At present, simulator feedback does not have enough utility to fully replace the tutor and become an unsupervised activity. In isolation, it may be possible for a student to achieve high scores on a simulator exercise, yet be clinically ill-prepared for operative treatment on real patients.

General discussion

This scoping review suggests that there are tensions within the literature on the use of virtual reality simulation in dental education. Their purpose and where they fit in to the educational programme is not clear. Different authors place simulators as fulfilling different roles: should they simulate real procedures as accurately as possible in order to allow additional practice in a safe environment? Are they a tool to diagnose students who lack fine motor skills and who will likely struggle in pre-clinical exams? Or, are they a teaching tool with which to develop understanding of specific dental concepts and provide a safe and cost-effective learning environment? These are not mutually exclusive goals, but recognising that there are sometimes trade-offs between them may inform future development efforts. Additionally, an area missing from the discussion in the literature is the student's overall perception of the presence of VR simulators. As potentially fee-paying stakeholders, should they expect the latest equipment and facilities to be part of their training regardless of the actual utility?

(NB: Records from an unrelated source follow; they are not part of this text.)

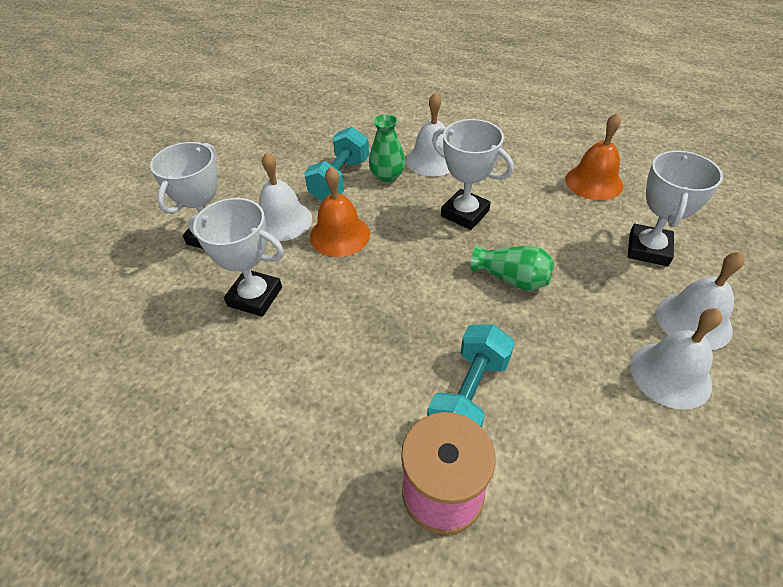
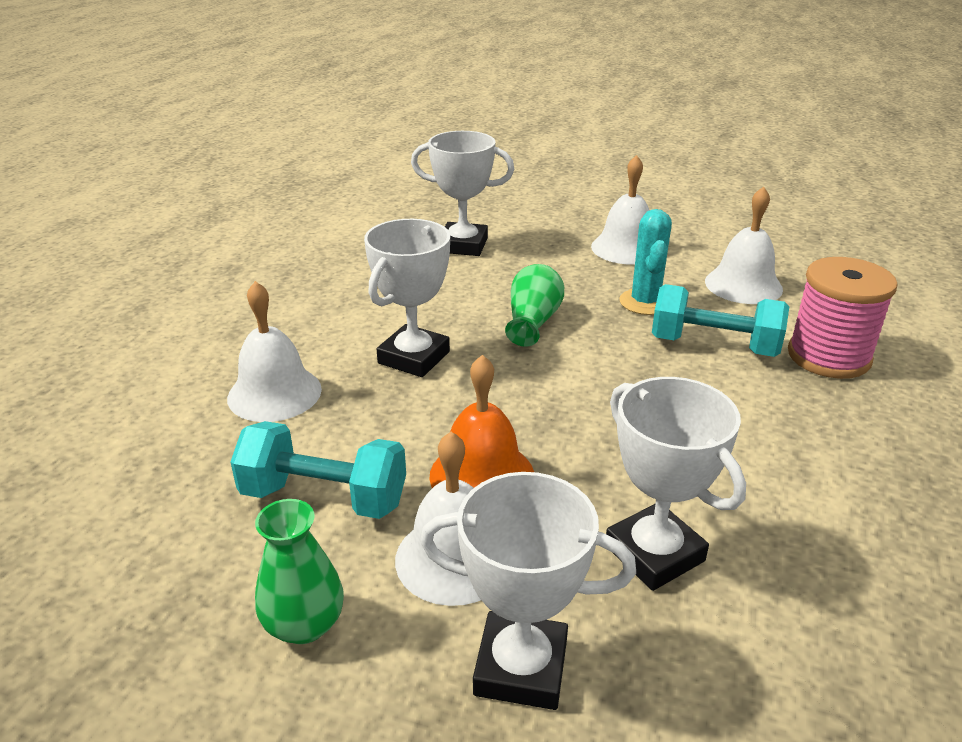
camera: 100 degrees left, 15 degrees down
(255, 297) = (654, 553): white trophy -> white trophy turned 45 degrees counterclockwise
(387, 176) = (317, 439): green vase -> green vase (304, 624)
(548, 362) = (645, 302): none -> turquoise cactus
(594, 182) = (343, 267): orange bell -> none
(693, 320) = (557, 233): white bell -> white bell (743, 285)

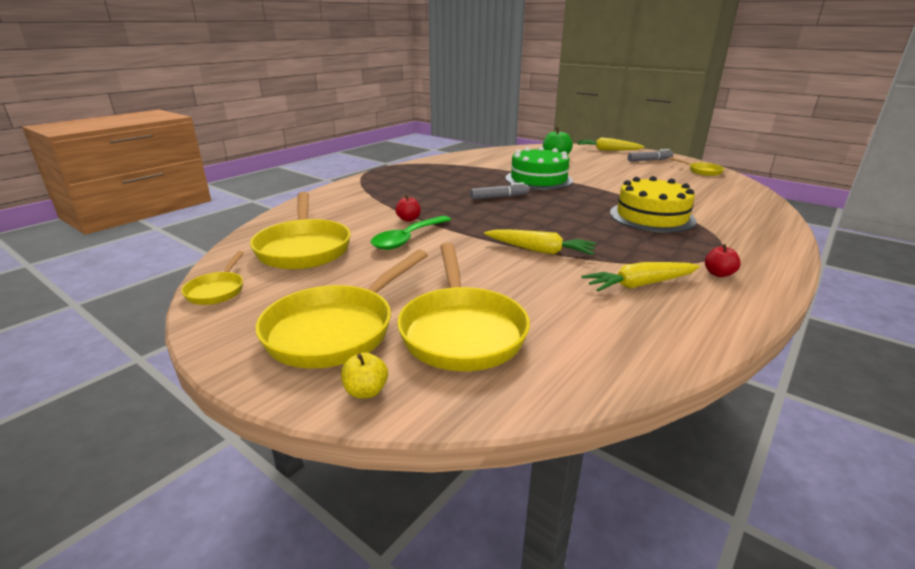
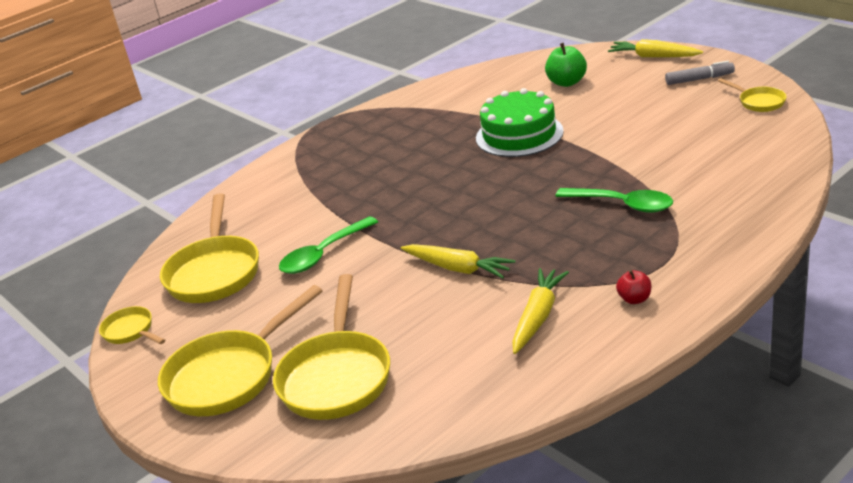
camera: 15 degrees right, 5 degrees up
(217, 290) = (131, 331): yellow pan -> yellow pan turned 120 degrees clockwise
(366, 391) = (240, 437): yellow apple -> none
(408, 219) = (333, 221): red apple -> none
(499, 197) = (452, 175): grey marker -> none
(640, 285) = (538, 317): yellow carrot -> yellow carrot turned 120 degrees clockwise
(651, 217) = (622, 205): yellow cake -> green spoon

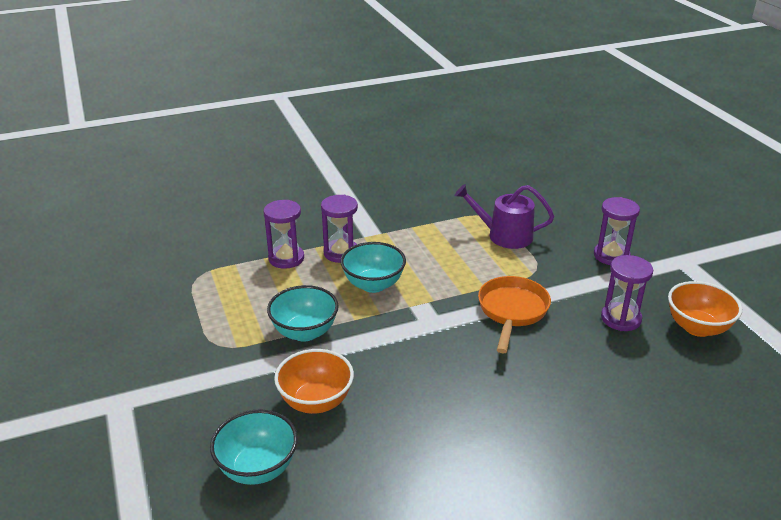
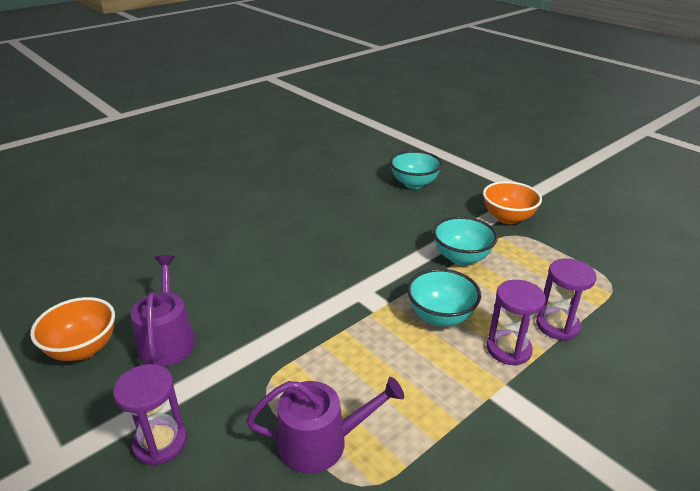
camera: 160 degrees right, 0 degrees up
(316, 401) = (409, 217): orange bowl -> orange bowl (507, 218)
(512, 311) = (285, 321): orange pan -> none
(621, 319) = (167, 339): purple hourglass -> purple watering can

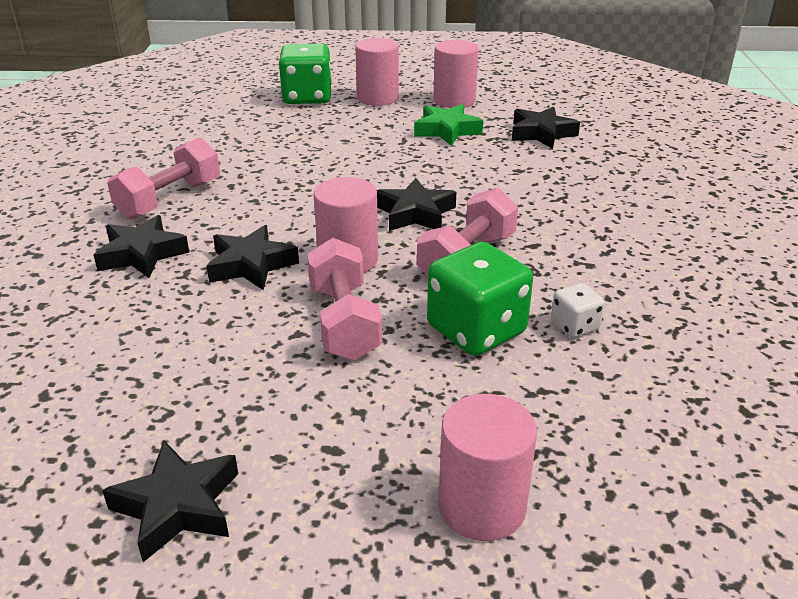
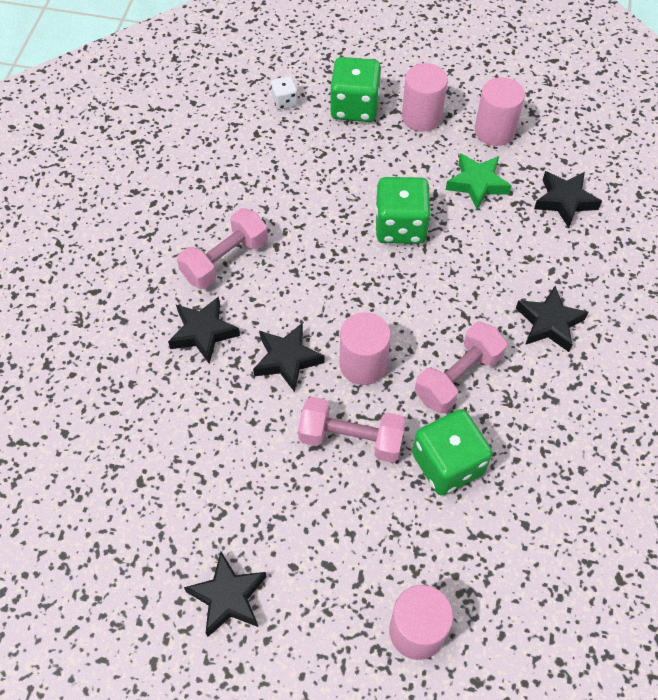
camera: 10 degrees right, 25 degrees up
(344, 322) = (351, 439): pink dumbbell -> pink dumbbell turned 75 degrees counterclockwise
(371, 162) = (400, 226): none -> green dice
(415, 213) = (426, 310): black star -> black star (549, 323)
(574, 326) = (522, 471): white dice -> white dice (285, 101)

The current generation of dental simulators have been driven by a desire to recreate current teaching methods and this has led to the creation of representational systems, effectively, a digital phantom head.60 However, this has resulted in creating an incomplete facsimile of an existing modality that begs comparisons with an established and familiar training device. Is the objective that VR simulation may one day replace traditional phantom head-based training, in which case many of the issues discussed above must be addressed; or alternatively, is the greatest opportunity for VR-based training to create something new but complementary to traditional training methods and together produce better educational outcomes?

Conclusions

This paper provides an important review of the current literature regarding VR simulation for dental education and it has highlighted a significant number of weaknesses and underlying assumptions in the existing literature. The authors recommend a number of areas requiring further investigation:

  1. 1.

    There are no established educational standards for dental simulators or their associated exercises

  2. 2.

    It is unclear how the variable fidelity across simulator systems may impact on skills acquisition

  3. 3.

    A number of core operative concepts are underrepresented within the simulator environment such as a finger rest and student posture. The way in which this impacts on student development is unclear

  4. 4.

    Comparisons between the relative importance of different methods of perceiving 3D depth for simulation-based dental training are not reported in the literature

  5. 5.

    Further study should explore the value of deliberate practise, which in turn will inform the degree of fidelity and realism that are required from modern simulation systems

  6. 6.

    The scoring mechanisms employed by many simulators have not been validated in relation to actual clinical performance and clinical tutor feedback

  7. 7.

    The way in which VR is introduced and integrated into curricula is variable and its impact on student satisfaction and progression is unknown

  8. 8.

    The synergy between clinical tutor and simulator-generated feedback must be further explored in order to maximise pedagogic value and the efficient utility of resources.